Polémica na Eurovisão: Espanha pede auditoria ao televoto

Três dias depois, a final da Eurovisão continua a dar que falar por causa de Israel!

20/05/2025

A edição de 2025 do Festival da Eurovisão ficou marcada pela vitória da Áustria, mas o que realmente está a dar que falar são as pontuações controversas atribuídas a Israel. As grandes diferenças entre os votos do júri e do público em vários países, nomeadamente no caso espanhol, estão a gerar polémica.

Espanha está indignada com o resultado final e não perdeu tempo: apresentou uma queixa formal à União Europeia de Radiodifusão (UER), organizadora do evento, exigindo uma auditoria ao teleponto espanhol.

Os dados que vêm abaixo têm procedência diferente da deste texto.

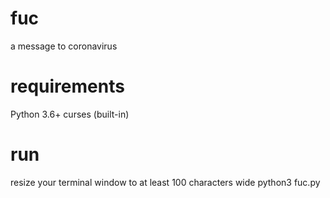 # fuc
a message to coronavirus

# requirements
Python 3.6+
curses (built-in)

# run
resize your terminal window to at least 100 characters wide
python3 fuc.py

A indignação surgiu depois do público espanhol ter atribuído 12 pontos, a pontuação máxima, à representante israelista, Yuval Raphael.

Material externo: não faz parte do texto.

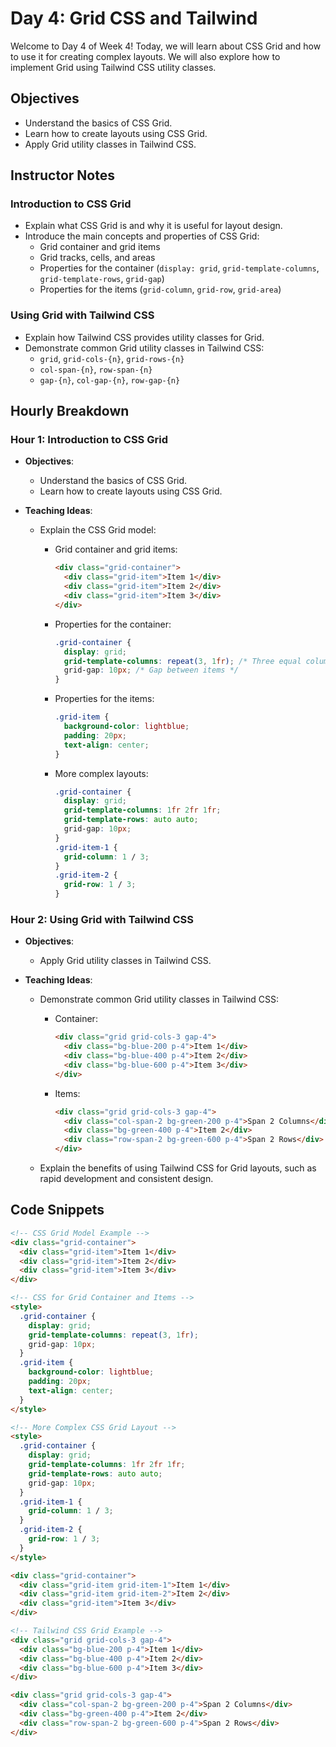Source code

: # Day 4: Grid CSS and Tailwind

Welcome to Day 4 of Week 4! Today, we will learn about CSS Grid and how to use it for creating complex layouts. We will also explore how to implement Grid using Tailwind CSS utility classes.

## Objectives

- Understand the basics of CSS Grid.
- Learn how to create layouts using CSS Grid.
- Apply Grid utility classes in Tailwind CSS.

## Instructor Notes

### Introduction to CSS Grid

- Explain what CSS Grid is and why it is useful for layout design.
- Introduce the main concepts and properties of CSS Grid:
  - Grid container and grid items
  - Grid tracks, cells, and areas
  - Properties for the container (`display: grid`, `grid-template-columns`, `grid-template-rows`, `grid-gap`)
  - Properties for the items (`grid-column`, `grid-row`, `grid-area`)

### Using Grid with Tailwind CSS

- Explain how Tailwind CSS provides utility classes for Grid.
- Demonstrate common Grid utility classes in Tailwind CSS:
  - `grid`, `grid-cols-{n}`, `grid-rows-{n}`
  - `col-span-{n}`, `row-span-{n}`
  - `gap-{n}`, `col-gap-{n}`, `row-gap-{n}`

## Hourly Breakdown

### Hour 1: Introduction to CSS Grid

- **Objectives**:
  - Understand the basics of CSS Grid.
  - Learn how to create layouts using CSS Grid.
- **Teaching Ideas**:

  - Explain the CSS Grid model:

    - Grid container and grid items:

      ```html
      <div class="grid-container">
        <div class="grid-item">Item 1</div>
        <div class="grid-item">Item 2</div>
        <div class="grid-item">Item 3</div>
      </div>
      ```

    - Properties for the container:

      ```css
      .grid-container {
        display: grid;
        grid-template-columns: repeat(3, 1fr); /* Three equal columns */
        grid-gap: 10px; /* Gap between items */
      }
      ```

    - Properties for the items:

      ```css
      .grid-item {
        background-color: lightblue;
        padding: 20px;
        text-align: center;
      }
      ```

    - More complex layouts:

      ```css
      .grid-container {
        display: grid;
        grid-template-columns: 1fr 2fr 1fr;
        grid-template-rows: auto auto;
        grid-gap: 10px;
      }
      .grid-item-1 {
        grid-column: 1 / 3;
      }
      .grid-item-2 {
        grid-row: 1 / 3;
      }
      ```

### Hour 2: Using Grid with Tailwind CSS

- **Objectives**:
  - Apply Grid utility classes in Tailwind CSS.
- **Teaching Ideas**:

  - Demonstrate common Grid utility classes in Tailwind CSS:

    - Container:

      ```html
      <div class="grid grid-cols-3 gap-4">
        <div class="bg-blue-200 p-4">Item 1</div>
        <div class="bg-blue-400 p-4">Item 2</div>
        <div class="bg-blue-600 p-4">Item 3</div>
      </div>
      ```

    - Items:

      ```html
      <div class="grid grid-cols-3 gap-4">
        <div class="col-span-2 bg-green-200 p-4">Span 2 Columns</div>
        <div class="bg-green-400 p-4">Item 2</div>
        <div class="row-span-2 bg-green-600 p-4">Span 2 Rows</div>
      </div>
      ```

  - Explain the benefits of using Tailwind CSS for Grid layouts, such as rapid development and consistent design.

## Code Snippets

```html
<!-- CSS Grid Model Example -->
<div class="grid-container">
  <div class="grid-item">Item 1</div>
  <div class="grid-item">Item 2</div>
  <div class="grid-item">Item 3</div>
</div>

<!-- CSS for Grid Container and Items -->
<style>
  .grid-container {
    display: grid;
    grid-template-columns: repeat(3, 1fr);
    grid-gap: 10px;
  }
  .grid-item {
    background-color: lightblue;
    padding: 20px;
    text-align: center;
  }
</style>

<!-- More Complex CSS Grid Layout -->
<style>
  .grid-container {
    display: grid;
    grid-template-columns: 1fr 2fr 1fr;
    grid-template-rows: auto auto;
    grid-gap: 10px;
  }
  .grid-item-1 {
    grid-column: 1 / 3;
  }
  .grid-item-2 {
    grid-row: 1 / 3;
  }
</style>

<div class="grid-container">
  <div class="grid-item grid-item-1">Item 1</div>
  <div class="grid-item grid-item-2">Item 2</div>
  <div class="grid-item">Item 3</div>
</div>

<!-- Tailwind CSS Grid Example -->
<div class="grid grid-cols-3 gap-4">
  <div class="bg-blue-200 p-4">Item 1</div>
  <div class="bg-blue-400 p-4">Item 2</div>
  <div class="bg-blue-600 p-4">Item 3</div>
</div>

<div class="grid grid-cols-3 gap-4">
  <div class="col-span-2 bg-green-200 p-4">Span 2 Columns</div>
  <div class="bg-green-400 p-4">Item 2</div>
  <div class="row-span-2 bg-green-600 p-4">Span 2 Rows</div>
</div>
```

A RTVE, televisão pública espanhola, foi muito crítica e alega que as votações podem ter sido influenciadas pelas tensões geopolíticas, nomeadamente pelo conflito em Gaza. Pedro Sánchez, primeiro-ministro espanhol também já veio a público falar sobres este assunto, e defendeu a exclusão de Israel da Eurovisão, tal como aconteceu com a Rússia em 2022 após a invasão à Ucrânia.

Espanha não está sozinha nesta contestação. A Bélgica também já se manifestou e fê-lo em direto. Durante a semifinal, o canal VRT transmitiu uma mensagem a condenar os ataques israelitas: “Condenamos as violações dos direitos humanos por parte do Estado de Israel. Além disso, o Estado de Israel está a destruir a liberdade de imprensa. Por isso, vamos interromper a emissão por um momento. Cessar-fogo já, parem o genocídio.” Uma atitude que está a gerar ondas por toda a Europa.

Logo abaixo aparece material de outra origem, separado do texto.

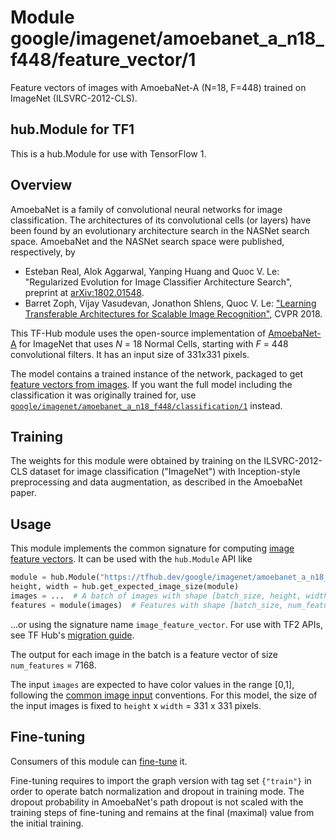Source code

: # Module google/imagenet/amoebanet_a_n18_f448/feature_vector/1
Feature vectors of images with AmoebaNet-A (N=18, F=448) trained on ImageNet (ILSVRC-2012-CLS).

<!-- dataset: ImageNet (ILSVRC-2012-CLS) -->
<!-- asset-path: legacy -->
<!-- fine-tunable: true -->
<!-- format: hub -->
<!-- module-type: image-feature-vector -->
<!-- network-architecture: AmoebaNet-A (N=18, F=448) -->

## hub.Module for TF1

This is a hub.Module for use with TensorFlow 1.

## Overview

AmoebaNet is a family of convolutional neural networks for image classification.
The architectures of its convolutional cells (or layers) have been found by an
evolutionary architecture search in the NASNet search space.
AmoebaNet and the NASNet search space were published, respectively, by

  * Esteban Real, Alok Aggarwal, Yanping Huang and Quoc V. Le:
    "Regularized Evolution for Image Classifier Architecture Search",
    preprint at [arXiv:1802.01548](https://arxiv.org/abs/1802.01548).
  * Barret Zoph, Vijay Vasudevan, Jonathon Shlens, Quoc V. Le:
    ["Learning Transferable Architectures for Scalable Image
    Recognition"](https://arxiv.org/abs/1707.07012), CVPR 2018.

This TF-Hub module uses the open-source implementation of
[AmoebaNet-A](https://github.com/tensorflow/tpu/tree/master/models/official/amoeba_net)
for ImageNet that uses <i>N</i> = 18 Normal Cells,
starting with <i>F</i> = 448 convolutional filters.
It has an input size of 331x331 pixels.

The model contains a trained instance of the network, packaged to get
[feature vectors from images](https://www.tensorflow.org/hub/common_signatures/images#feature-vector).
If you want the full model including the classification it was originally
trained for, use
[`google/imagenet/amoebanet_a_n18_f448/classification/1`](https://tfhub.dev/google/imagenet/amoebanet_a_n18_f448/classification/1)
instead.


## Training

The weights for this module were obtained by training on the ILSVRC-2012-CLS
dataset for image classification ("ImageNet") with Inception-style preprocessing
and data augmentation, as described in the AmoebaNet paper.


## Usage

This module implements the common signature for computing
[image feature vectors](https://www.tensorflow.org/hub/common_signatures/images#feature-vector).
It can be used with the `hub.Module` API like

```python
module = hub.Module("https://tfhub.dev/google/imagenet/amoebanet_a_n18_f448/feature_vector/1")
height, width = hub.get_expected_image_size(module)
images = ...  # A batch of images with shape [batch_size, height, width, 3].
features = module(images)  # Features with shape [batch_size, num_features].
```

...or using the signature name `image_feature_vector`.
For use with TF2 APIs, see TF Hub's [migration
guide](https://github.com/tensorflow/hub/blob/master/docs/migration_tf2.md).

The output for each image
in the batch is a feature vector of size `num_features` = 7168.

The input `images` are expected to have color values in the range [0,1],
following the
[common image input](https://www.tensorflow.org/hub/common_signatures/images#input)
conventions.
For this model, the size of the input images is fixed to
`height` x `width` = 331 x 331 pixels.


## Fine-tuning

Consumers of this module can
[fine-tune](https://www.tensorflow.org/hub/tf1_hub_module#fine-tuning) it.

Fine-tuning requires to import the graph version with tag set `{"train"}`
in order to operate batch normalization and dropout in training mode.
The dropout probability in AmoebaNet's path dropout is not scaled with
the training steps of fine-tuning and remains at the final (maximal) value
from the initial training.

A pressão sobre a UER continua a crescer. No início de maio, vários artistas europeus assinaram uma carta aberta a exigir a exclusão de Israel do festival, entre eles Salvador Sobral, Fernando Tordo, Lena D'Água e António Calvário. No documento, os artistas acusam Israel de levar a cabo um “genocídio contra os palestinianos em Gaza” e denunciam um “regime de apartheid e ocupação militar”.

A polémica está longe de acabar e só nos resta esperar pela decisão da organização do Festival da Eurovisão.